Brief: Of the entries below, return exactly those lines that fall between the one containing "pinky tip: (461, 520)" and the one containing "wrist: (1290, 603)", the two end lines included.

[Records from a data collection]
◇ ◇ ◇ ◇ ◇ ◇ ◇

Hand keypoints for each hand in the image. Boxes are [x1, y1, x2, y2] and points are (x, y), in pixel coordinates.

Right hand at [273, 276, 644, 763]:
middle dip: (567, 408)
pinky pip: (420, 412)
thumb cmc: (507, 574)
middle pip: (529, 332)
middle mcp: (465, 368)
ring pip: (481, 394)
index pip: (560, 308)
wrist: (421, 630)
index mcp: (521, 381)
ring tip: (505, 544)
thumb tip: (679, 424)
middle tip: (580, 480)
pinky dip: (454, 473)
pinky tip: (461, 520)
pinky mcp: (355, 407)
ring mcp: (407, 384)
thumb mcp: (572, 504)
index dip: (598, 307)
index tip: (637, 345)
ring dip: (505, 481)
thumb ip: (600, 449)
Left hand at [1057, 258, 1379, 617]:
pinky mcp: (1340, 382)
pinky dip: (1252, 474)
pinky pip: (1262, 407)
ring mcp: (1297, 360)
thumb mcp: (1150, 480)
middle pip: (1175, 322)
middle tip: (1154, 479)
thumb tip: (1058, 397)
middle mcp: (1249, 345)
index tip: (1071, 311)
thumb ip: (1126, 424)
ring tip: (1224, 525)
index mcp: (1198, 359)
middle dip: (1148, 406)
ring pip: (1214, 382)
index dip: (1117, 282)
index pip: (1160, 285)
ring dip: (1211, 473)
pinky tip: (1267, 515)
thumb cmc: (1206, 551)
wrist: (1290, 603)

◇ ◇ ◇ ◇ ◇ ◇ ◇

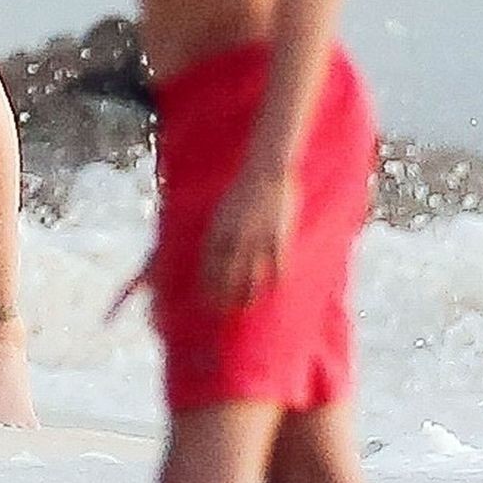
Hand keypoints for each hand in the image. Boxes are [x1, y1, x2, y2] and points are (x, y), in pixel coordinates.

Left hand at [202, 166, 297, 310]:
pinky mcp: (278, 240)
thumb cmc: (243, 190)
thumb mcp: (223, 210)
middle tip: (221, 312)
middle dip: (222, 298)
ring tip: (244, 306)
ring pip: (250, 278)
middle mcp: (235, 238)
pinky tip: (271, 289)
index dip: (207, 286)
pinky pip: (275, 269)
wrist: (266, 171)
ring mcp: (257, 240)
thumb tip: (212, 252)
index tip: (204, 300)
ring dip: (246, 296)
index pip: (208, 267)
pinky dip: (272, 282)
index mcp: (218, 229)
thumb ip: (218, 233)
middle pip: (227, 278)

◇ ◇ ◇ ◇ ◇ ◇ ◇

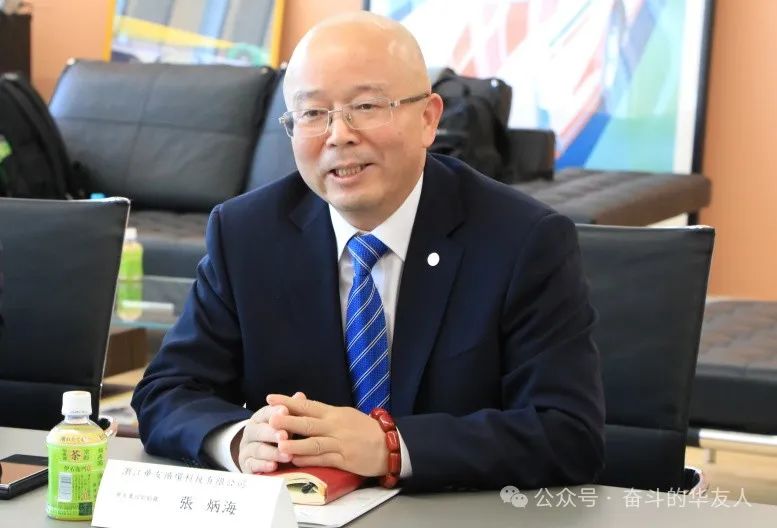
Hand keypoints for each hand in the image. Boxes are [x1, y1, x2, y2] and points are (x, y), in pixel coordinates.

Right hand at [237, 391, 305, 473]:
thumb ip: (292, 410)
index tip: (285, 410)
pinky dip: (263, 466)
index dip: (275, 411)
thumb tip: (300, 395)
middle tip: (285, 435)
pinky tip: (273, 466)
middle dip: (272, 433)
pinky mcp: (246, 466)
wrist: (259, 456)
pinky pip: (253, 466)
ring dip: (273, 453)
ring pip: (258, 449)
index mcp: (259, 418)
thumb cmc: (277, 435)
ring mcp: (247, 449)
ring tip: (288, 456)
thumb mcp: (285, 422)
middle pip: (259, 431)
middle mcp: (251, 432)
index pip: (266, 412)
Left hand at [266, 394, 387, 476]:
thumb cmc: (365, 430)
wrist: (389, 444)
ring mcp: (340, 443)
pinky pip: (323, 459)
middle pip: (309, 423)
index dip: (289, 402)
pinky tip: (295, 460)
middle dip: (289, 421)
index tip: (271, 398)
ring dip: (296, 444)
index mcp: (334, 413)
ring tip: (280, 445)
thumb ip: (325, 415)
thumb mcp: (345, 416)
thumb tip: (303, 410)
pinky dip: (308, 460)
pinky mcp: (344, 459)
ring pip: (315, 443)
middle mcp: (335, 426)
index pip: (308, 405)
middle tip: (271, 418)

◇ ◇ ◇ ◇ ◇ ◇ ◇

Reply to the exercise:
pinky tip: (461, 520)
pinky mcp: (355, 407)
ring mcp: (407, 384)
thumb mcp: (572, 504)
index dip: (598, 307)
index tip: (637, 345)
ring dip: (505, 481)
thumb ip: (600, 449)
Left hand at [1057, 258, 1379, 617]:
pinky mcp: (1340, 382)
pinky dip: (1252, 474)
pinky pip: (1262, 407)
ring mcp: (1297, 360)
thumb mcp: (1150, 480)
middle pip: (1175, 322)
middle tip: (1154, 479)
thumb tip: (1058, 397)
middle mcp: (1249, 345)
index tip: (1071, 311)
thumb ip: (1126, 424)
ring tip: (1224, 525)
index mcp: (1198, 359)
middle dip: (1148, 406)
ring pip: (1214, 382)
index dip: (1117, 282)
index pip: (1160, 285)
ring dip: (1211, 473)
pinky tip: (1267, 515)
thumb cmc: (1206, 551)
wrist: (1290, 603)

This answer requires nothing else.